An important therapeutic effect of ECP in cGvHD is steroid reduction whilst controlling GvHD thereby having an impact on the morbidity and mortality related to prolonged immunosuppression (77, 80, 81). ECP has also been shown to maintain responses to viral infection and does not increase the risk of relapse (82, 83) QoL is an important measure of outcome for patients undergoing allogeneic HSCT comparable with scores reported for systemic sclerosis, systemic lupus erythematous, and multiple sclerosis (84). In a prospective study evaluating the effect of ECP on clinical response and QoL in cGVHD using two validated questionnaires, there was significant improvement in both cGVHD symptoms scale and DLQI scores in patients who completed 6 months of ECP (85).
Immunological Mechanisms of ECP Action
Over 30 years after ECP was invented its definitive modes of action remain elusive. While ECP may be considered one of many apoptotic cell therapies being exploited for inducing immunotolerance to auto- and alloantigen, its lack of immunosuppressive effect and proven clinical effectiveness against CTCL as well as GVHD is both confounding and intriguing. Exposure to 8-MOP/UVA induces cross-linking of DNA, triggering a series of apoptotic events including loss of mitochondrial membrane potential, caspase activation and phosphatidylserine exposure (86). The flipping of phosphatidylserine from the inner plasma membrane leaflet to the outer surface is one of an array of “eat-me” signals recognized by professional phagocytes such as macrophages and dendritic cells which facilitates the specific removal of dead, damaged, and dying cells (87). The removal of apoptotic cells by phagocytes is termed “efferocytosis” meaning “to bury” and is essential for tissue and immune system homeostasis (88, 89). ECP has direct effects on lymphocytes, NK cells, neutrophils, and monocytes with neutrophils and NK cells being most readily affected while monocytes and myeloid dendritic cells have been reported to show the greatest resistance (90, 91).

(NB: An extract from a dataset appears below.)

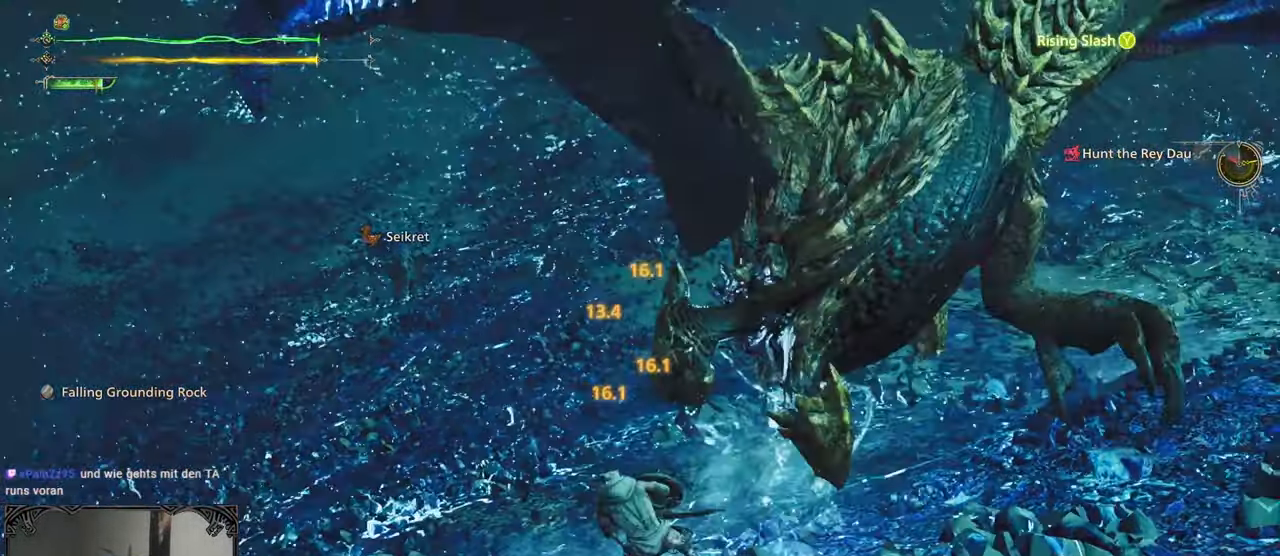
{"dt_ms": 500, "buttons": ["A"], "left_stick": "center", "right_stick": "center", "button_events": [[17, "Y", "up"], [467, "A", "down"]]}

The data for the effects of ECP on monocyte cell death are conflicting. While some groups report that monocytes are as susceptible to ECP-induced apoptosis as other PBMC (92–94), others show marked survival (95–97) or showed no greater levels of cell death than untreated controls (98, 99). The reported preferential survival of monocytes may be facilitated by integrin-mediated survival signals generated through interaction of monocytes with plasma proteins bound to plastic surfaces in the ECP instrument, which subsequently directed differentiation into monocyte-derived dendritic cells (100). While neutrophils constitute the largest fraction of leukocytes treated and ultimately rendered apoptotic by ECP (90), infusion of ECP-treated leukocytes has been reported to rapidly mobilize patient neutrophilic myeloid-derived suppressor cells (MDSC) into the circulation (101). Functionally, these MDSC could suppress Th1 and Th17 responses and longitudinal studies showed a relationship between therapeutic response to ECP and progressive increase in peripheral blood MDSC frequency.
ECP results in the functional suppression and subsequent deletion of large numbers of pathogenic leukocytes from the circulation, however, it is thought that since only 5–10% of circulating leukocytes are directly affected, this is unlikely to be the primary mechanism of effect (102). Instead, it is the indirect, wider and sustained immunomodulatory effect of the uptake and processing of ECP-treated cells on the effectors of disease, which confers therapeutic benefit. ECP primes massive numbers (> 2 × 109–dependent on size and state of the patient) of leukocytes for cell death which are infused in high density (>20 × 106 cells/ml) back into the patient through venous return within 4–6 min, but in vitro analysis suggests apoptotic features are not induced until at least 4 h after ECP treatment (90). Tracking of infused radiolabelled ECP-treated PBMC and neutrophils in patients revealed that both were detected in the lungs, spleen and liver within 10 min, but had different patterns of migration, with PBMC being initially retained in the lungs in greater quantity than neutrophils, but then subsequently trafficking to the liver and spleen (103), suggesting that ECP-treated leukocytes retain homing ability for at least a few hours post-infusion. These observations are consistent with in vivo tracking studies of apoptotic cells in murine models where intravenously infused apoptotic cells are phagocytosed by macrophages and dendritic cells located in the lung, liver and spleen (104, 105). The uptake of apoptotic cells by macrophages induces a suppression of IL1-β,IL-6, IL-12, and TNF-α proinflammatory cytokine production while inducing the secretion of TGF-β1 and PGE-2 (106). Similarly, dendritic cell uptake of apoptotic cells induces a tolerogenic phenotype characterized by low levels of expression of costimulatory molecules, suppressed production of proinflammatory cytokines and enhanced production of anti-inflammatory IL-10 producing an APC with low capacity to stimulate the generation of T-cell effectors, instead, generating the priming of TGF-beta 1-dependent FoxP3 regulatory T-cells (105) (Figure 1).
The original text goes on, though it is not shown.